Sans doute, aussi de ce pas, le fait de s'exprimer ainsi aura pour conséquence immédiate de faire croire qu'en vous laissant, je tente de me concilier la bienveillance de cet auditoire.
Il n'en est rien.
Au premier chef, parce que je me fais une idée bien plus humble de ma petite personne. Que cela vous surprenne, ou pas.
Et, ensuite, parce que mes interventions, motivées au départ par deux choses (un ou deux conseils demandés, ainsi que la loyauté mise à défendre le travail irréprochable, élitiste autant que proche et modeste d'un jeune luthier des Vosges...), répétées ici–même avec une opiniâtreté dont chacun aura pu se rendre témoin ; parce que ces interventions, n'ayant rien rencontré en retour, se sont finalement réduites à quelques cercles infimes dans l'eau où ma parole anodine s'était égarée, ou plutôt était tombée comme un caillou dans cette eau profonde et sans écho, sans appel.

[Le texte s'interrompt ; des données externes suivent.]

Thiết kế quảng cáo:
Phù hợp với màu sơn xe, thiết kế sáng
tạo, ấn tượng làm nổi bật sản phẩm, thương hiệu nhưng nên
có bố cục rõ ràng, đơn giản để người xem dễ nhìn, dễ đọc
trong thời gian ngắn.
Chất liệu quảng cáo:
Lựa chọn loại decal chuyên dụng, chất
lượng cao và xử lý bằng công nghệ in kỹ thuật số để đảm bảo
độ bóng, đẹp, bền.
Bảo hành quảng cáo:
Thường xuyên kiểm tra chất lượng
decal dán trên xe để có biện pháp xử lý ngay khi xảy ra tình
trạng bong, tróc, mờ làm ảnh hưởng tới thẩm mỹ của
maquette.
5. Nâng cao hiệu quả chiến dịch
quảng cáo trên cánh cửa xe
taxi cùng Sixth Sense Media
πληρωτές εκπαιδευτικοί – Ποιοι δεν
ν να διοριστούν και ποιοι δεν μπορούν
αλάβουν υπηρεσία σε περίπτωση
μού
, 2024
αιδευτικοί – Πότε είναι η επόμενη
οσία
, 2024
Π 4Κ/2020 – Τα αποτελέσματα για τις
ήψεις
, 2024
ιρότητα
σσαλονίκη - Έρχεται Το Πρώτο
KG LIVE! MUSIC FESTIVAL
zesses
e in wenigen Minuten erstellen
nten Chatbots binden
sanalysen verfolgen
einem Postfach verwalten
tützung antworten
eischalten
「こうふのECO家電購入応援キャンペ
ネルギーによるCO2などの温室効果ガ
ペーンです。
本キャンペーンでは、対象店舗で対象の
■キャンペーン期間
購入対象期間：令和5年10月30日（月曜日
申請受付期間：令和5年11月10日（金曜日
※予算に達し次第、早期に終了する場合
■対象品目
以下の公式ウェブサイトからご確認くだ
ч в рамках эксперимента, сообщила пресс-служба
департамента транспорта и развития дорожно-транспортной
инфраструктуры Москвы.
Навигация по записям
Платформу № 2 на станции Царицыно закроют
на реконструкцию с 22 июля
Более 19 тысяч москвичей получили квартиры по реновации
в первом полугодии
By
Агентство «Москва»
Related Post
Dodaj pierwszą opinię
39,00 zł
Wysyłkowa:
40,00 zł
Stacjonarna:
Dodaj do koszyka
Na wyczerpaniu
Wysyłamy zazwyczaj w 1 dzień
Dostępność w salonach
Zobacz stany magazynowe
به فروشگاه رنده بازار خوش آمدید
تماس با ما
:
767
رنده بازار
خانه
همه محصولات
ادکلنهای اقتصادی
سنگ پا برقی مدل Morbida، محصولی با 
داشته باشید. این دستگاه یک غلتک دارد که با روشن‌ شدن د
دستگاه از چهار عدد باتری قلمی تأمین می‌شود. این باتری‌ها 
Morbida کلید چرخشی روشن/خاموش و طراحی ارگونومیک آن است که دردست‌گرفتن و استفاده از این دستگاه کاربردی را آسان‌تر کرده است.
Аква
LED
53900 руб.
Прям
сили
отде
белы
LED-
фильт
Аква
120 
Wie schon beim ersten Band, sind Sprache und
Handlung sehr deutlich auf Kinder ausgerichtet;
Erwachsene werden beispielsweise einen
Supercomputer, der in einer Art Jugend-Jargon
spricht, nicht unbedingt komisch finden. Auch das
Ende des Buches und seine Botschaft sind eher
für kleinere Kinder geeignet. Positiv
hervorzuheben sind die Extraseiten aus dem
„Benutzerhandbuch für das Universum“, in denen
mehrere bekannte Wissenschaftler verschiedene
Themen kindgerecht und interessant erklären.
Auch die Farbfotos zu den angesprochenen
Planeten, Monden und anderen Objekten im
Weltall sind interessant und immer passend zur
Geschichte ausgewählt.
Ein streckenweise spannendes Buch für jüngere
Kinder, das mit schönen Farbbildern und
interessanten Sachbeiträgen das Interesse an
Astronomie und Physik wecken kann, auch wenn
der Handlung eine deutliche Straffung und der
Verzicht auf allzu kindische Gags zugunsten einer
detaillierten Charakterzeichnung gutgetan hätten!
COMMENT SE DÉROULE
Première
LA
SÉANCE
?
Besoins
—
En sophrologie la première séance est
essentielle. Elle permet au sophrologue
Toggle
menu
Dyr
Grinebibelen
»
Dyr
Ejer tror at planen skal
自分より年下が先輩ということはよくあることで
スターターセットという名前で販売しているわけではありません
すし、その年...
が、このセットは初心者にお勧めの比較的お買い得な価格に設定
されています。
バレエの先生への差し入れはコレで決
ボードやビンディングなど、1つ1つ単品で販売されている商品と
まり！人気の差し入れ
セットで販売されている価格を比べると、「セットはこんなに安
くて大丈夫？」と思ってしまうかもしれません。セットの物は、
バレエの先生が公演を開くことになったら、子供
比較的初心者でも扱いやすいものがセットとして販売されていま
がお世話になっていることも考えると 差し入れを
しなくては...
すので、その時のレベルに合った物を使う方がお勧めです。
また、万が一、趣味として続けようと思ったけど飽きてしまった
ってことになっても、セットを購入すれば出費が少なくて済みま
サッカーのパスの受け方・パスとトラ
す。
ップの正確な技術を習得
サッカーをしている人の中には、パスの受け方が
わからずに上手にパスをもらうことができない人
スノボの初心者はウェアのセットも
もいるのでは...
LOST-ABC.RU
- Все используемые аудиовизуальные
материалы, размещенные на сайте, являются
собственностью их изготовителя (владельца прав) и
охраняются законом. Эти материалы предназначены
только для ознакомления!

Alors qu'elle pensait, avec naïveté, et sans fracas, être propre à y ricocher, entre deux rives.
Chacun aura pu, j'espère, se faire une idée de mes interventions très récentes sur ce topic, à moins qu'une agora, si tant est qu'il y ait eu matière à se donner cette peine.
L'indifférence pouvait suffire. Et se conjuguer au silence.
Mais, je n'ai pas pour ambition de me livrer à l'épuisement de défenses incessantes contre la mauvaise foi et le mépris, où parfois l'intelligence, ne tenant plus la toile, devient un argot de badaud.
Seulement m'en divertir.
Je ne développerai pas ce dernier point. Cela aurait pourtant valu la peine...
Et certains de se dire, voire de vociférer sans nuance, à ce moment : « Heureusement ! ».
Or la fatigue, et quelques “intimités” personnelles qui n'ont pas lieu d'être partagées et mises ici à l'encan, justement, m'auront finalement dispensé d'aller plus loin dans ce petit alentour.
Chacun aura pu se rendre compte où était l'argot de l'invective, ses attendus, comme sa généalogie haineuse, et j'espère inconsciente.
Il faudrait un tout dernier mot, il en faut toujours un, pour effacer les effets de cette tonalité un tant soit peu élégiaque, ou maladroitement funèbre, qui n'a déjà que trop duré.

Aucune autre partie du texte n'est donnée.